Review of Related Works
A comprehensive framework for modeling of energy systems composed of multiple energy carriers has been presented in [1]. Different energy careers such as electricity, heat, gas, and biomass are considered. The modeling framework is
based on the energy hub approach. They have used conversion matrix for modeling the interactions between different participants of the energy hub. The modeling is deterministic and the effects of the uncertainties are not considered. A model based on energy hub concept, for the analysis of reliability of supply in multicarrier energy systems has been presented in [2]. It is concluded that con- sidering the mutual interconnections between multiple energy careers increases the supply redundancy and reliability. In [3] an optimization method is proposed for determination of optimal size of hybrid power systems, based on the energy hub concept.
In [4] and [5] an energy hub Monte Carlo valuation model is proposed. By means of this model, integrated systems of multienergy conversion and storage devices can be valued together with load management schemes. The energy hub’s ability to flexibly adapt its output to uncertain and volatile market prices is explicitly considered. In [6] the energy hub framework is adopted to determine a modeling procedure for a generic building energy system. In [7] application of model predictive control (MPC) to multicarrier energy systems including storage devices, renewable infeeds, and forecast uncertainties is studied. Due to the forecast errors in price and load profiles, the MPC strategy is used for reduction of the consequences of forecast uncertainties.
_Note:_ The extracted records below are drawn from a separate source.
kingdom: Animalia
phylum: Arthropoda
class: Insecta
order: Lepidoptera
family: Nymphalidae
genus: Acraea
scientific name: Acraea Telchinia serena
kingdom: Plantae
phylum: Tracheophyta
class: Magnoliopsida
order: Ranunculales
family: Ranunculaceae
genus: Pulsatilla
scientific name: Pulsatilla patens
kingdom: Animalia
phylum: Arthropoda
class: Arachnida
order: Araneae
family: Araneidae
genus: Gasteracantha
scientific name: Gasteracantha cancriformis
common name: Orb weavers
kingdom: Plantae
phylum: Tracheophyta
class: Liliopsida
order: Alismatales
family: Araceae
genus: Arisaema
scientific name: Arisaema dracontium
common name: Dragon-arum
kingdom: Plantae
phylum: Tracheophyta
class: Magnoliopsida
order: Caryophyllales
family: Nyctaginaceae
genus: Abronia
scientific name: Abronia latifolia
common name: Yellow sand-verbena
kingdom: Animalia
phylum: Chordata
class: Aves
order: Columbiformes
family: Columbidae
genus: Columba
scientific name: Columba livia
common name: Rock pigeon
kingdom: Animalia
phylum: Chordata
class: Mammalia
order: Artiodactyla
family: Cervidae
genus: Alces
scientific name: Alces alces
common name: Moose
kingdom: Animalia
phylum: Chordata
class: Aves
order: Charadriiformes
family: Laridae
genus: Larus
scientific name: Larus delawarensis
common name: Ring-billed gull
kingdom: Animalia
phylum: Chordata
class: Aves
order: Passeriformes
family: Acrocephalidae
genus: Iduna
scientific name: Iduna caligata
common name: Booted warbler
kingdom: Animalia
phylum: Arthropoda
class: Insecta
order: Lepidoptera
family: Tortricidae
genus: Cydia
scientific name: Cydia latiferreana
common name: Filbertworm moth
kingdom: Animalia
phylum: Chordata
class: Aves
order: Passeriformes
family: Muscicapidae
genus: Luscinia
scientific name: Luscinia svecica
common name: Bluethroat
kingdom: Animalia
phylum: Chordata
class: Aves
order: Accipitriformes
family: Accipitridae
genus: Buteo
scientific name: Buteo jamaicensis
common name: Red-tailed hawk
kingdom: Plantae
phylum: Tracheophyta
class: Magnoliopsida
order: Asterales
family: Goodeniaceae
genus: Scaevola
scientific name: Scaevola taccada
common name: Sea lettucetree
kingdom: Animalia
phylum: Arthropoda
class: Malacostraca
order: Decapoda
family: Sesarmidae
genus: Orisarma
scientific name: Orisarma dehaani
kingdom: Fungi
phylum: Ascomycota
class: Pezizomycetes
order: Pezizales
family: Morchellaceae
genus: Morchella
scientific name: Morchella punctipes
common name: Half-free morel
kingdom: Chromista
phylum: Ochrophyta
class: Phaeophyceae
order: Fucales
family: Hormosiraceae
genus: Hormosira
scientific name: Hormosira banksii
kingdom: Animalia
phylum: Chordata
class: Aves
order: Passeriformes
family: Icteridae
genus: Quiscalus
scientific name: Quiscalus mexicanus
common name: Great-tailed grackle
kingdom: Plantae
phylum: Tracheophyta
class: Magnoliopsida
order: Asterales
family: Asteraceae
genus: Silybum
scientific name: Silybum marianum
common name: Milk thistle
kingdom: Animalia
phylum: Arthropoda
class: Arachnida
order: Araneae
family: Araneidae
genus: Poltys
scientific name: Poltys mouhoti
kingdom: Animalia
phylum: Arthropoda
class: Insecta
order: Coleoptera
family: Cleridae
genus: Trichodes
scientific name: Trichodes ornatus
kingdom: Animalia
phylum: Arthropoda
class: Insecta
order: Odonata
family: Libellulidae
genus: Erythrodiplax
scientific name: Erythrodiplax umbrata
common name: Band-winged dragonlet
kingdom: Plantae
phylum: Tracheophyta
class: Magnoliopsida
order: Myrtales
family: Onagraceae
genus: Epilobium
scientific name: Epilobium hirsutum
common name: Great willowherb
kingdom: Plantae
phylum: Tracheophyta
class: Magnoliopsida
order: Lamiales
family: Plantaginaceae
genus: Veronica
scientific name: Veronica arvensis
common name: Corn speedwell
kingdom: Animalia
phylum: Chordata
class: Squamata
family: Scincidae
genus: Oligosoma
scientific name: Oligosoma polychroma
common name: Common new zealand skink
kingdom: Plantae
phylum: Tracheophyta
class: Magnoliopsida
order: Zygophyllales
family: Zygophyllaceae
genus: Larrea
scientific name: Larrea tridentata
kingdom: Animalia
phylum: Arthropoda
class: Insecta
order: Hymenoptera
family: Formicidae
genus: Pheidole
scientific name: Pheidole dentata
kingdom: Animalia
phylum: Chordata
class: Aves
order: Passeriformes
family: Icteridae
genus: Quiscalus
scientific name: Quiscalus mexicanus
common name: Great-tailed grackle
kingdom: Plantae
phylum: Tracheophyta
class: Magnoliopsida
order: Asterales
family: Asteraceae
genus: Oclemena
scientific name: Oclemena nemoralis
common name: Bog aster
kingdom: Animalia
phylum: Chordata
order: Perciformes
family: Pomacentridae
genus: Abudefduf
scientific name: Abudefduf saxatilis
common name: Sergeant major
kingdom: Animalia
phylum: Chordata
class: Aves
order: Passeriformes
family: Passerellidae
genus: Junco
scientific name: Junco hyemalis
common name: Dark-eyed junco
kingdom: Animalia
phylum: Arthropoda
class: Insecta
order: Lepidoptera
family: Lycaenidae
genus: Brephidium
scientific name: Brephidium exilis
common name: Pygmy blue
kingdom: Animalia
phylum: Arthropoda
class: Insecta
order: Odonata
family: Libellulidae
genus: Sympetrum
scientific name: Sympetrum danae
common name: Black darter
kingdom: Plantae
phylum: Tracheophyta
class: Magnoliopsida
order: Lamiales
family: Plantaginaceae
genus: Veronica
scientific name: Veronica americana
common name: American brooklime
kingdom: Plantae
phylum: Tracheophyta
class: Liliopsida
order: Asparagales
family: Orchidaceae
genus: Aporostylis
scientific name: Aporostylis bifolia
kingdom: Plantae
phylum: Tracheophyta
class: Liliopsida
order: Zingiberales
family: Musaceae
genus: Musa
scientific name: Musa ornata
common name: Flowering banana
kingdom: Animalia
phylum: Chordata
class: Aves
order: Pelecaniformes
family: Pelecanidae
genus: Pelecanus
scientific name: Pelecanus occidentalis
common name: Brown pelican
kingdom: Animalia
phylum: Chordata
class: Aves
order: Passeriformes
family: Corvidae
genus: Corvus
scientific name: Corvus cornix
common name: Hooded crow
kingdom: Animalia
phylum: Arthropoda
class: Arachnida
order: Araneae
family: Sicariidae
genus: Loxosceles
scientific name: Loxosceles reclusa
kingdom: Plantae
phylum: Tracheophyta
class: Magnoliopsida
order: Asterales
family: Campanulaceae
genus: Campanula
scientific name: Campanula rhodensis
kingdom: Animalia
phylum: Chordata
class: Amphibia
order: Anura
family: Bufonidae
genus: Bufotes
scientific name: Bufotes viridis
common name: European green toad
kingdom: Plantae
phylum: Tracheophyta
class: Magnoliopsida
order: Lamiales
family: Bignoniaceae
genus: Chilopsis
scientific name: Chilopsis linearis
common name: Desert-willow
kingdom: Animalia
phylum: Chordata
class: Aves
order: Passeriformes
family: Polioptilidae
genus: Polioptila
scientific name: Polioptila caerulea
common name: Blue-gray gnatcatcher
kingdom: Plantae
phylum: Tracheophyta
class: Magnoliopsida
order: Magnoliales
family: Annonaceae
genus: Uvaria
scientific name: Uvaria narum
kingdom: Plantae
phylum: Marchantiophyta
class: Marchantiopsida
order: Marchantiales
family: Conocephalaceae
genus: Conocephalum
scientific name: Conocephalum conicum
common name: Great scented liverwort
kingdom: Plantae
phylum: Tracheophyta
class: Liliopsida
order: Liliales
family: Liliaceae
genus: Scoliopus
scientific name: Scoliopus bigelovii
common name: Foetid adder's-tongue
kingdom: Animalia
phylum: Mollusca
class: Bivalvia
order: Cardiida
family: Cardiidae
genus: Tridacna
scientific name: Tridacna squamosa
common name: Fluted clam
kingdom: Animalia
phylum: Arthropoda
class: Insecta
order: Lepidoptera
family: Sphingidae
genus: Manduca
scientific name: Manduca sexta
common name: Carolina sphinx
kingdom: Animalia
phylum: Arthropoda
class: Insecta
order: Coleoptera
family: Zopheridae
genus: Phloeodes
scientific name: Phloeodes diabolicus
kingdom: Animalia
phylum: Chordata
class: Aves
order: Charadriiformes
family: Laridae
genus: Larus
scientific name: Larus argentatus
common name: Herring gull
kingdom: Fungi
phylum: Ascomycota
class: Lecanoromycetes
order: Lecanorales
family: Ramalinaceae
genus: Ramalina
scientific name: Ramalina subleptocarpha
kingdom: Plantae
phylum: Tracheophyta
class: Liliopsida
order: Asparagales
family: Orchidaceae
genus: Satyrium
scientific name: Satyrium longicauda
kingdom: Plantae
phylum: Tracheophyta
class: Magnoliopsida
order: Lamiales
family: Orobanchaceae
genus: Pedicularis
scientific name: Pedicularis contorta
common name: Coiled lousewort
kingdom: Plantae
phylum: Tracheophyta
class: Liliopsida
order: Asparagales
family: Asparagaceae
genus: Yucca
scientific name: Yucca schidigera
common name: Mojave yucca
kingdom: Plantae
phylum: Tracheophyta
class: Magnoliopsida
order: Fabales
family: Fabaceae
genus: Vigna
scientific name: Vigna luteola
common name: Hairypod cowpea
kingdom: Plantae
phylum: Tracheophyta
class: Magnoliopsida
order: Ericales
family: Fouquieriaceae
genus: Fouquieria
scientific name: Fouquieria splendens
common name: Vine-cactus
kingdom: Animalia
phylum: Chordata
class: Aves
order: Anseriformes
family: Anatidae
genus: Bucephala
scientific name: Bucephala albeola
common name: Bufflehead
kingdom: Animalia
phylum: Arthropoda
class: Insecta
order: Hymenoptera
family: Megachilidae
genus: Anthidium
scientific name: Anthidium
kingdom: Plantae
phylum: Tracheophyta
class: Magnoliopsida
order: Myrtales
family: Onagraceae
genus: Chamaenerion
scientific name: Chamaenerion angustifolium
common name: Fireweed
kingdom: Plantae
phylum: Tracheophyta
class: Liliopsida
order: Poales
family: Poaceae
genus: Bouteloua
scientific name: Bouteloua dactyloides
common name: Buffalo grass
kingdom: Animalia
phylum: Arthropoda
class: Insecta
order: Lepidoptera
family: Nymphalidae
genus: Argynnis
Reference [8] proposes a tool for analyzing large-scale interconnected energy hub networks. Electrical and natural gas networks, wind generating capacity, district heat loads, converters, and energy storage are considered as the main elements of energy. In [9] a generic framework is proposed that allows the analysis of energy efficiency in multicarrier energy systems taking into account the physical properties of the energy networks. It is shown that a trade-off should be made between the cost minimization and maximization of energy efficiency in these systems.
Different methods have been used to model wind uncertainty. Scenario-based stochastic optimization modeling has been proposed in [10–12]. In this method some scenarios are generated as the representatives of the wind generation based on the a presumed probability distribution function. Although different risk mea- sures can be used to model risk, CVaR is used widely as a risk measure in scenario-based methods. CVaR has been used in [10, 11] for risk modeling of wind power generation uncertainty. Fuzzy scenario-based has been used in [13] for modeling wind uncertainty. The Interval optimization is also used in [14] in for uncertainty handling of wind power. This method is compared with scenario-based methods in [15].